# Required action:
Reproduce every line of the records below word for word, in the same order.

# Records supplied:
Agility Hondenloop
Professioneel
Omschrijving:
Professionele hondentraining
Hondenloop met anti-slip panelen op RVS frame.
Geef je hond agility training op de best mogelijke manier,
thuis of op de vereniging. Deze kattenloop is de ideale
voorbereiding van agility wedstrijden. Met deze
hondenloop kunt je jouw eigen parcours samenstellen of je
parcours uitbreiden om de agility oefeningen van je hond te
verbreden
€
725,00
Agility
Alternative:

# Exercise answer:
Agility Hondenloop
Professioneel
Omschrijving:
Professionele hondentraining
Hondenloop met anti-slip panelen op RVS frame.
Geef je hond agility training op de best mogelijke manier,
thuis of op de vereniging. Deze kattenloop is de ideale
voorbereiding van agility wedstrijden. Met deze
hondenloop kunt je jouw eigen parcours samenstellen of je
parcours uitbreiden om de agility oefeningen van je hond te
verbreden
€
725,00
Agility
Alternative:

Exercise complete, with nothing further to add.